Ich war neun Jahre lang im Versorgungswerk der Zahnärztekammer Niedersachsen als Vorsitzender tätig. Hier ging es um die schwierige Aufgabe, wieder genügend Rücklagen für die Rentenauszahlung zu bilden und dabei den Kollegen auch unbequeme Botschaften beizubringen. Und bis heute bin ich Vorsitzender der Vereinigung Unabhängiger Vertragszahnärzte (VUV) und möchte meinen Kollegen freiberufliche Werte vermitteln.
"Ich habe zweimal großes Glück im Leben gehabt!"
Wie beurteilen Sie die Bereitschaft junger Kollegen, sich in der Standespolitik zu engagieren?
Aus standespolitischer Sicht sehe ich die Entwicklung kritisch, weil die Bereitschaft der Enkelgeneration, sich mehr einzubringen, geringer geworden ist. Die jungen Kollegen sind sehr schwer zu bewegen, sich für Standespolitik einzusetzen. Ich sehe, dass man aus politischen Gründen den freiberuflichen Arzt und Zahnarzt gar nicht mehr haben will, sondern die medizinischen Versorgungszentren. Dann ist es nicht verwunderlich, dass den jungen Kollegen die Freude an der Freiberuflichkeit genommen wird. Sie stecken in wirtschaftlichen Zwängen. Es gilt, die Enkelgeneration wieder von freiberuflichen Werten zu überzeugen.

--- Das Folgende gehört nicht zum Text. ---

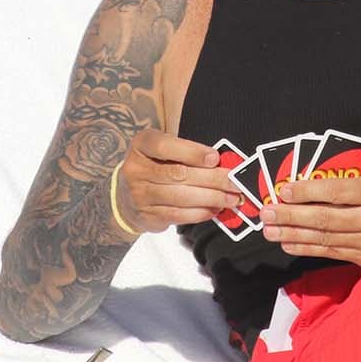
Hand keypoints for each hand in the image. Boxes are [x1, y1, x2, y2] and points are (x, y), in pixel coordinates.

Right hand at [116, 129, 243, 234]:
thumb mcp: (163, 150)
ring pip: (181, 197)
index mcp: (141, 145)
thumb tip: (221, 162)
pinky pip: (178, 215)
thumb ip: (186, 151)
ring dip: (211, 198)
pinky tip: (214, 209)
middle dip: (212, 179)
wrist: (126, 196)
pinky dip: (200, 213)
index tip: (215, 158)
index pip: (165, 146)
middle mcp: (136, 170)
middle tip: (234, 182)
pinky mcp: (147, 216)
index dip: (192, 152)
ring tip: (231, 198)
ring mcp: (139, 195)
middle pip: (178, 174)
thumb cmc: (154, 166)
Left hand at [261, 175, 360, 265]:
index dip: (307, 191)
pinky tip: (289, 243)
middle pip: (326, 217)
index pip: (337, 192)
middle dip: (291, 215)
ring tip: (270, 230)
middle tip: (266, 212)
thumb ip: (352, 184)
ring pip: (325, 238)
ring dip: (293, 233)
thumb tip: (310, 187)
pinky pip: (331, 252)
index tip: (283, 189)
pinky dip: (307, 248)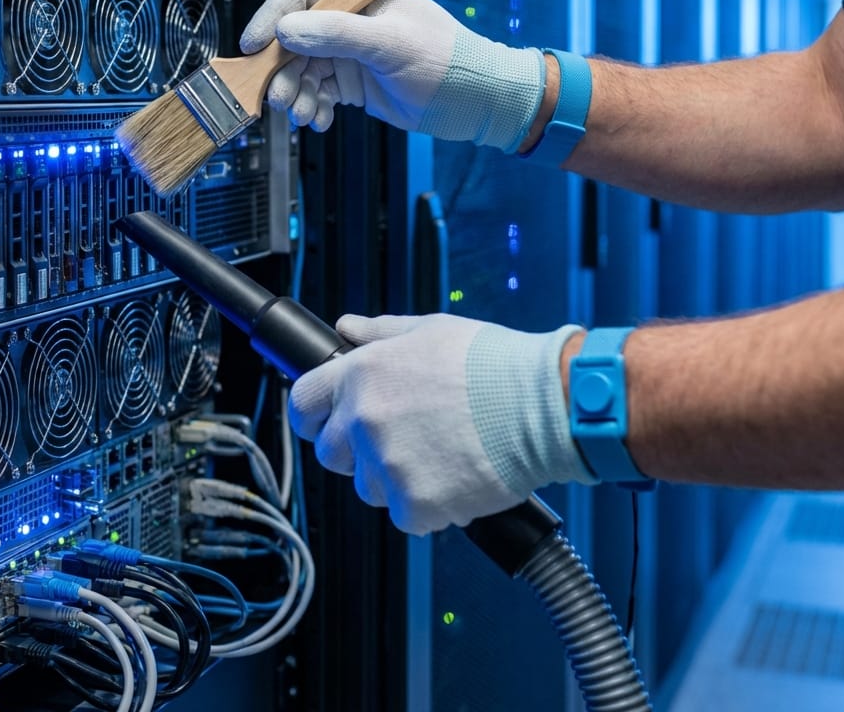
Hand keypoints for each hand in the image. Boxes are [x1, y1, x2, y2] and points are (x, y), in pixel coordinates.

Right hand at [240, 0, 545, 150]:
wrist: (475, 102)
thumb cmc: (447, 61)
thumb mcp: (389, 43)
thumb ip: (336, 34)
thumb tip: (287, 30)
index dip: (272, 19)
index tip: (254, 47)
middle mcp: (350, 17)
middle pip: (294, 37)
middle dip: (283, 69)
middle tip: (280, 96)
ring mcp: (350, 50)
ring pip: (301, 68)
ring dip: (296, 93)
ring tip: (304, 114)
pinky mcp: (353, 80)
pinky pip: (317, 91)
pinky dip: (313, 107)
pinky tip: (321, 119)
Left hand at [288, 313, 594, 535]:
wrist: (541, 405)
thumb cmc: (492, 364)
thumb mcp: (429, 330)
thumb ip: (379, 332)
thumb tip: (346, 328)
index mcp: (361, 374)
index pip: (303, 402)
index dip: (314, 414)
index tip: (326, 421)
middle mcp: (364, 420)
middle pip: (331, 453)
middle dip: (356, 450)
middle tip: (399, 438)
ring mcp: (387, 466)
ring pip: (370, 487)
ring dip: (395, 478)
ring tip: (439, 453)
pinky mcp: (415, 505)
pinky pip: (407, 515)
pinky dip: (429, 505)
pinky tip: (456, 476)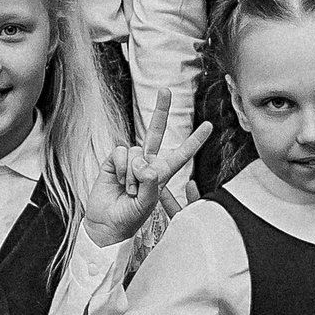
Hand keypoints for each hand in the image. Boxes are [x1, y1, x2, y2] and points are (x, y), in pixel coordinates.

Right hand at [84, 92, 210, 245]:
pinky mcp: (113, 160)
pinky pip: (121, 152)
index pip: (182, 154)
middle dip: (161, 110)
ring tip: (128, 190)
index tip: (208, 126)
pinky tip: (117, 181)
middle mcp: (147, 163)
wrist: (106, 224)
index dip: (195, 140)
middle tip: (165, 90)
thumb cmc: (130, 217)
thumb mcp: (148, 203)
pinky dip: (120, 167)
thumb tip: (143, 162)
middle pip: (155, 131)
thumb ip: (150, 182)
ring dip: (132, 173)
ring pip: (136, 150)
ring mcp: (130, 160)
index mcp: (163, 173)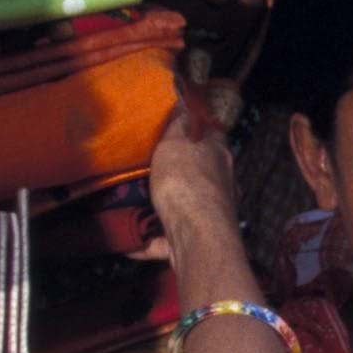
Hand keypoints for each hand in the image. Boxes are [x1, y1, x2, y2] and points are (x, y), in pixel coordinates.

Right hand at [142, 77, 242, 249]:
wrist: (195, 232)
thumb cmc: (185, 179)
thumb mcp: (175, 142)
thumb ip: (179, 126)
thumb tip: (187, 107)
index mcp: (219, 154)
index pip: (214, 134)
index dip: (198, 129)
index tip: (179, 129)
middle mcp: (223, 183)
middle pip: (202, 173)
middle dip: (183, 172)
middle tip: (153, 170)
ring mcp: (213, 215)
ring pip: (188, 207)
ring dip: (168, 208)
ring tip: (140, 206)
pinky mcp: (197, 241)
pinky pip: (169, 239)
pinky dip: (151, 242)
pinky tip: (129, 245)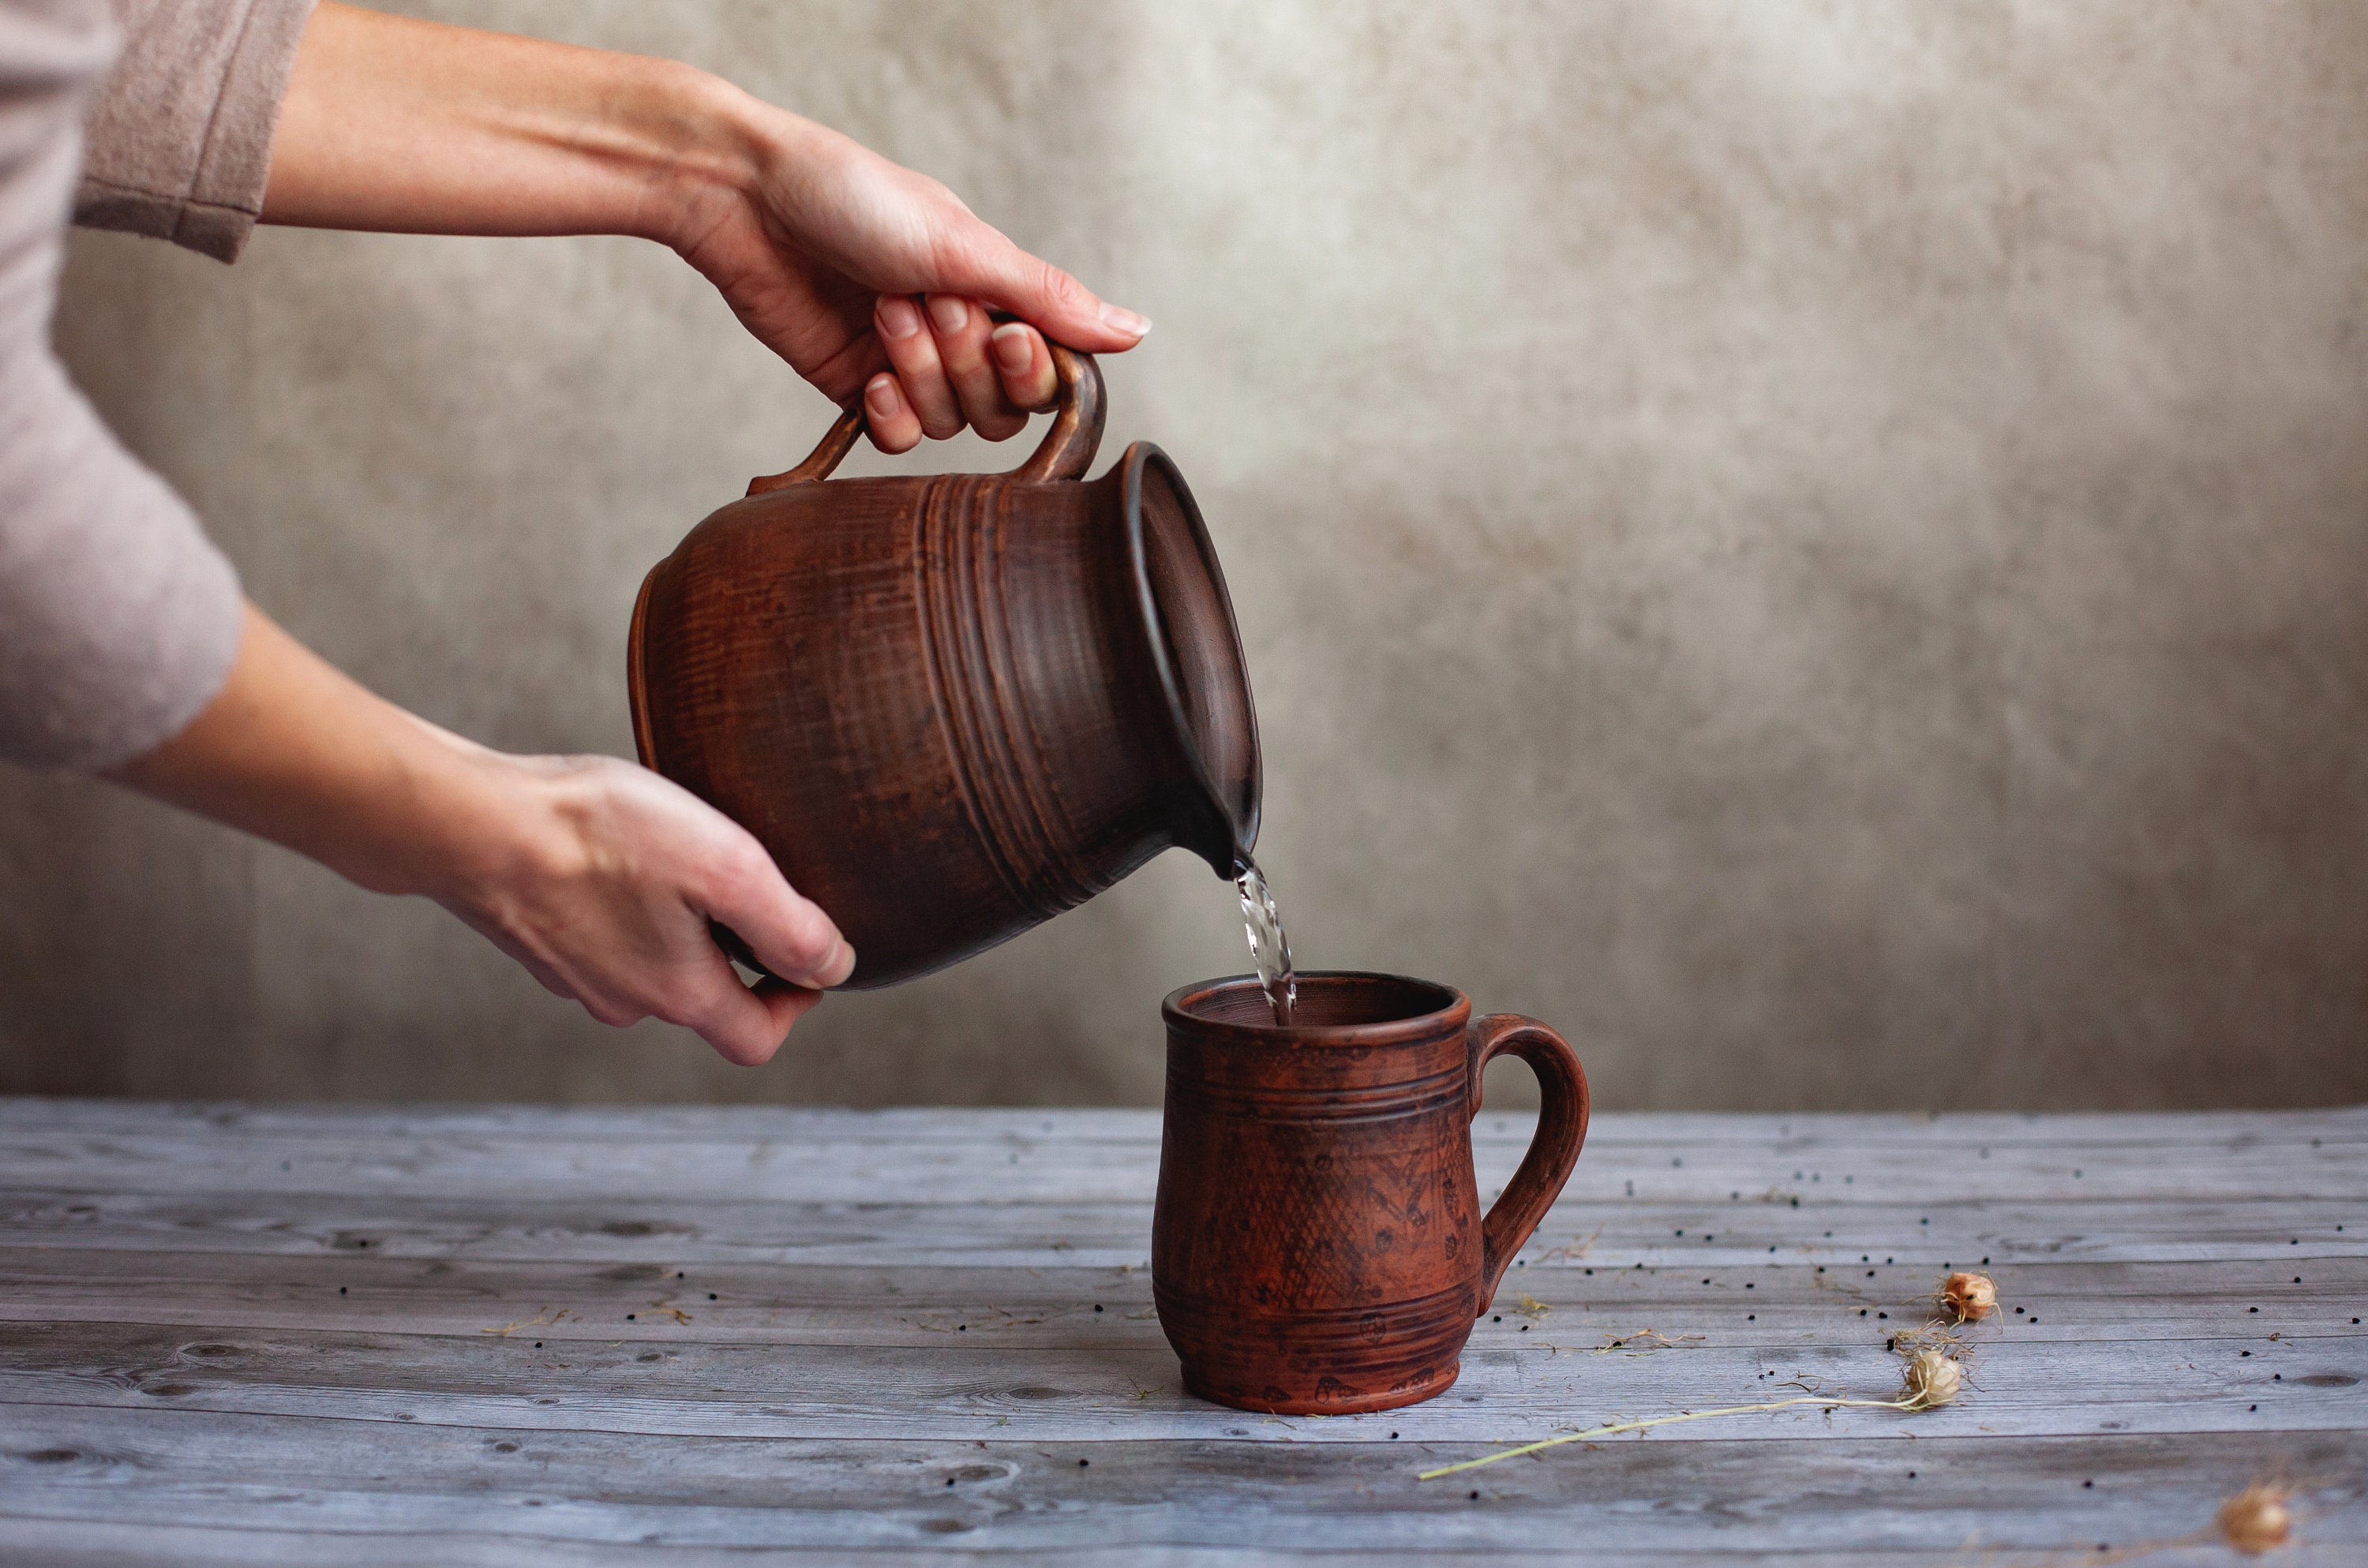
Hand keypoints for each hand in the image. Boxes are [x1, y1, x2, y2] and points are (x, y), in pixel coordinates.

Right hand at [427, 747, 854, 1065]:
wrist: (469, 825)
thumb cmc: (599, 836)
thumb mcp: (727, 869)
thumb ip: (790, 928)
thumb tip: (836, 968)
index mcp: (679, 994)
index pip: (756, 1038)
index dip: (795, 1002)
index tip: (806, 951)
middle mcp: (625, 999)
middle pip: (705, 999)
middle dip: (737, 952)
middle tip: (745, 884)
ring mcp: (575, 973)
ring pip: (650, 965)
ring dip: (680, 924)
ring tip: (681, 859)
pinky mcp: (539, 938)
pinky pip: (603, 935)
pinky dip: (625, 905)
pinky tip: (617, 851)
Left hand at [667, 111, 1151, 452]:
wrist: (750, 203)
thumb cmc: (857, 200)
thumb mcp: (967, 247)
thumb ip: (1052, 298)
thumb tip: (1138, 333)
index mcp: (996, 293)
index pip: (1050, 373)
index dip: (1031, 370)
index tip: (1004, 331)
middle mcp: (960, 335)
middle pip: (1002, 411)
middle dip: (963, 363)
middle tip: (923, 302)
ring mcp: (911, 367)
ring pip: (950, 425)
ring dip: (919, 373)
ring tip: (882, 312)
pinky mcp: (859, 391)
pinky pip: (899, 440)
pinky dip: (890, 415)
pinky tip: (869, 374)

Was ist Ihnen im Leben besonders wichtig?
Ich habe zweimal großes Glück im Leben gehabt: Zum einen habe ich eine Frau gefunden, die mich immer unterstützt hat, vor allem in der Standespolitik. Zum anderen habe ich einen Beruf gewählt, der für mich wie ein Maßanzug geschneidert war: Zahnarzt. Was will man mehr?